Atletica, Golden Gala: il 31 maggio a Roma la notte delle Stelle

Pubblicato il autore: fabricondo Segui


Pietro Mennea lo ha conosciuto quando era bambino, ora sogna di emularlo sul tartan dello stadio Olimpico di Roma. 20 anni il prossimo 15 giugno, Filippo Tortu lancia il guanto di sfida nei 100 all’americano Christian Coleman, una delle stelle che illumineranno la notte del Golden Gala dedicato al campione di Barletta, il 31 maggio. Vicino a lui nel vernissage della manifestazione, stamane nella pancia dell’Olimpico, la 25enne Alessia Trost, la nostra punta di diamante nel salto in alto, quest’anno bronzo ai Mondiali indoor di Birmingham.
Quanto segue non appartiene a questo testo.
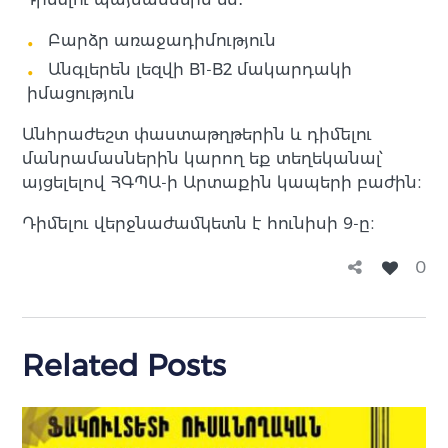
Բարձր առաջադիմություն
Անգլերեն լեզվի B1-B2 մակարդակի
իմացություն
Անհրաժեշտ փաստաթղթերին և դիմելու
մանրամասներին կարող եք տեղեկանալ՝
այցելելով ՀԳՊԱ-ի Արտաքին կապերի բաժին։
Դիմելու վերջնաժամկետն է հունիսի 9-ը։
0
Related Posts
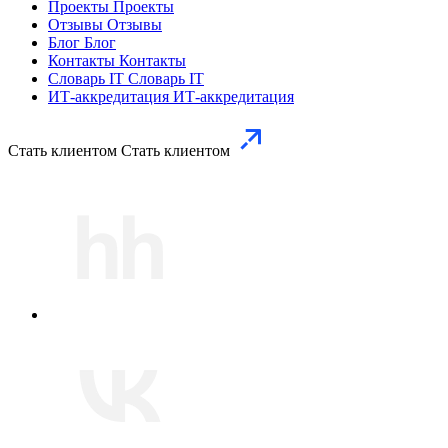
Проекты
Проекты
Отзывы
Отзывы
Блог
Блог
Контакты
Контакты
Словарь IT
Словарь IT
ИТ-аккредитация
ИТ-аккредитация
Стать клиентом
Стать клиентом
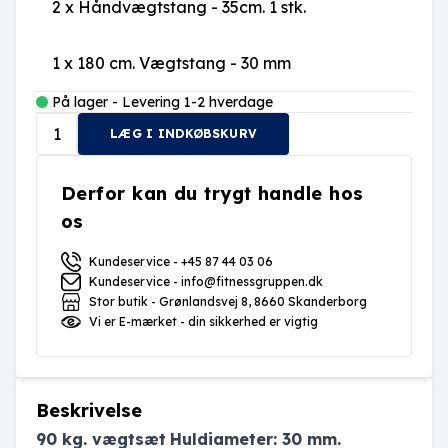
2 x
Håndvægtstang - 35cm. 1 stk.
1 x
180 cm. Vægtstang - 30 mm
På lager - Levering 1-2 hverdage
LÆG I INDKØBSKURV
Derfor kan du trygt handle hos
os
Kundeservice - +45 87 44 03 06
Kundeservice - info@fitnessgruppen.dk
Stor butik - Grønlandsvej 8, 8660 Skanderborg
Vi er E-mærket - din sikkerhed er vigtig
Beskrivelse
90 kg. vægtsæt
Huldiameter: 30 mm.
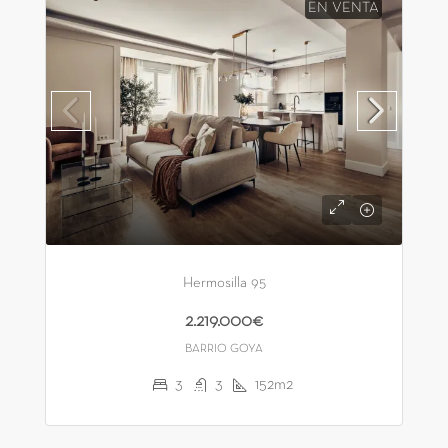
EN VENTA
Hermosilla 95
2.219.000€
BARRIO GOYA
3
3
152m2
Entrambi atlete delle Fiamme Gialle, possono rappresentare il rilancio di un’atletica azzurra in affanno da troppo tempo.
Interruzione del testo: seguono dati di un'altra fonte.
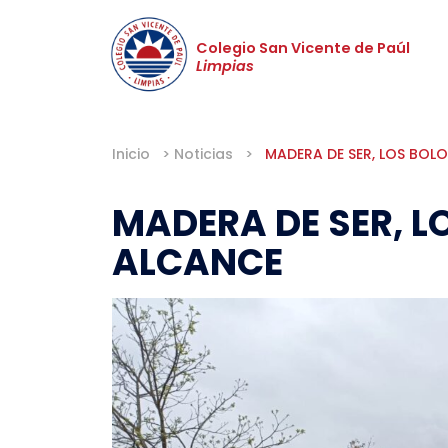
Colegio San Vicente de Paúl
Limpias
Inicio
>
Noticias
>
MADERA DE SER, LOS BOL
MADERA DE SER, L
ALCANCE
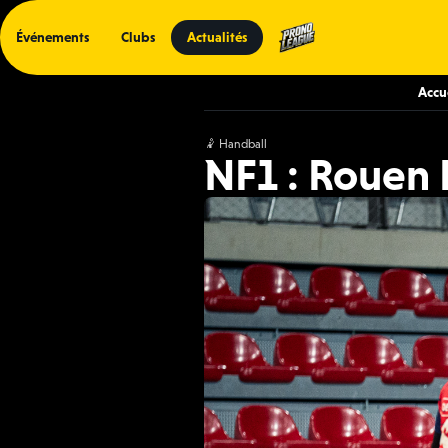
Événements
Clubs
Actualités
Accu
🤾 Handball
NF1 : Rouen 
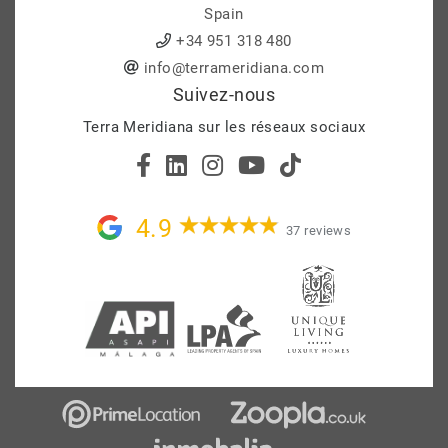
Spain
+34 951 318 480
info@terrameridiana.com
Suivez-nous
Terra Meridiana sur les réseaux sociaux
4.9
37 reviews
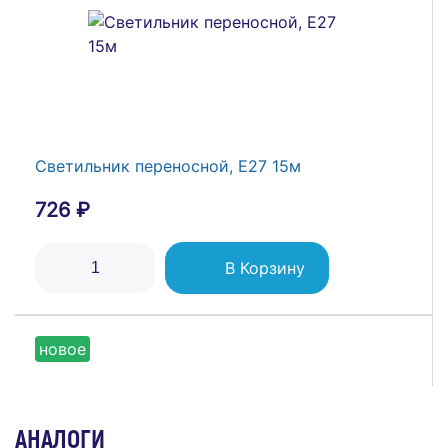
Светильник переносной, Е27 15м
726 ₽
В Корзину
новое
АНАЛОГИ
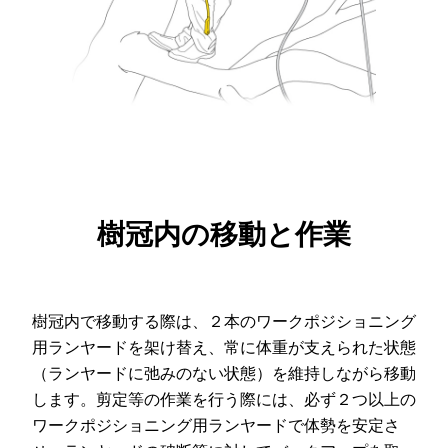
樹冠内の移動と作業
樹冠内で移動する際は、２本のワークポジショニング
用ランヤードを架け替え、常に体重が支えられた状態
（ランヤードに弛みのない状態）を維持しながら移動
します。剪定等の作業を行う際には、必ず２つ以上の
ワークポジショニング用ランヤードで体勢を安定さ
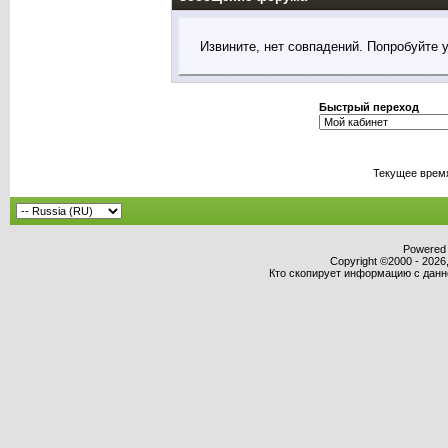
Извините, нет совпадений. Попробуйте 
Быстрый переход
Текущее врем
Powered b
Copyright ©2000 - 2026,
Кто скопирует информацию с данног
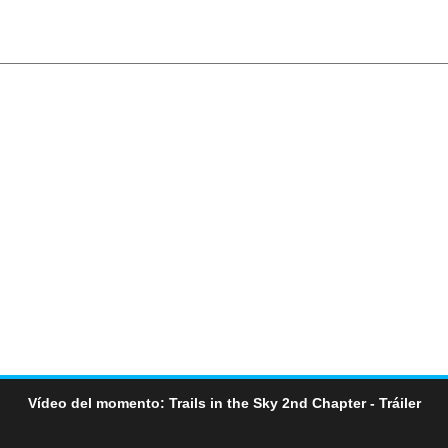
Vídeo del momento: Trails in the Sky 2nd Chapter - Tráiler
Nell’edizione numero 38 del meeeting internazionale, quarta tappa della IAAF Diamond League 2018, lo spettacolo non mancherà. In pista e in pedana 84 medaglie d’oro, tra Olimpiadi, Mondiali ed Europei. 8 i campioni olimpici in lizza, 9 quelli mondiali e 7 gli iridati indoor. 8 gli ori europei presenti, 4 quelli indoor. Sono 10, inoltre, i vincitori dello IAAF Diamond Trophy 2017.

Bolt appartiene ormai alla leggenda e allora, come detto, nella gara regina a partire favorito sarà lo statunitense Coleman, che si presenta per la prima volta al pubblico italiano. Ma gli occhi dei tifosi saranno anche e soprattutto per i nostri Tortu e Marcelo Jacobs, 23 anni: erano 20 anni che due italiani non erano ai blocchi di partenza nei 100. Allora, nel 1998, i nostri portacolori erano Stefano Tilli e Francesco Scuderi.

Milanese, sorridente, guascone quanto basta, Filippo Tortu ha una grande passione: la commedia all’italiana. Anzi, si dichiara il massimo esperto al mondo in materia: “Quando ho visto di persona Christian de Sica ho pianto” ammette davanti a microfoni e taccuini. Lo sprinter azzurro è sereno e pronto a infiammare la folla: “Mi sto allenando bene, mi sento quasi trainato verso l’arrivo”.

Occhiali, capelli raccolti con treccia, Alessia Trost sprizza simpatia da tutti i pori. La ragazza di Pordenone guarda tutti dall’alto del suo metro e 88 e vuole alzare l’asticella per vedere più da vicino il suo idolo, la grande Sara Simeoni. Per questo Alessia non vede l’ora di vivere “la grande emozione dell’Olimpico, ho vigilia di parlare con i risultati”. Anche perché Roma è una sorta di capitale del salto con l’asta: qui, ai Mondiali del 1987, Stefka Kostadinova stabili’ il record iridato con la misura di 2,09. La Trost dovrà guardarsi dalla sua collega Elena Vallortigara, ma soprattutto dalla russa Kuchina, imbattuta da 38 gare.

Nel parterre de Roi dell’Olimpico prenderanno posto, tra gli altri, l’americana McNeal-Rollins, campionessa olimpica nei 100 ostacoli, e la sua connazionale Emma Coburn, che sfiderà la pattuglia africana nei 3000 siepi. Occhio anche nei 1500 ai kenioti Manangoi e Cheruyot, oro e argento a Londra. Nel lungo il campione olimpico, l’americano Henderson, darà battaglia all’intero podio dei mondiali inglesi di un anno fa: i sudafricani Manyonga e Samaai e l’altro statunitense Lawson. Obiettivo 6 metri nel salto con l’asta: favorito l’americano Kendricks, che nel 2017 non ha mai perso una gara, conquistando l’oro iridato. Rivali il brasiliano Braz, oro ai Giochi di Rio, e il polacco Lisek. Possibile outsider il nostro Claudio Stecchi, che si lancerà all’assalto del suo primato personale.

Insomma, ce n’è per tutti i gusti. Sperando che, stavolta, la notte si colori di un azzurro intenso.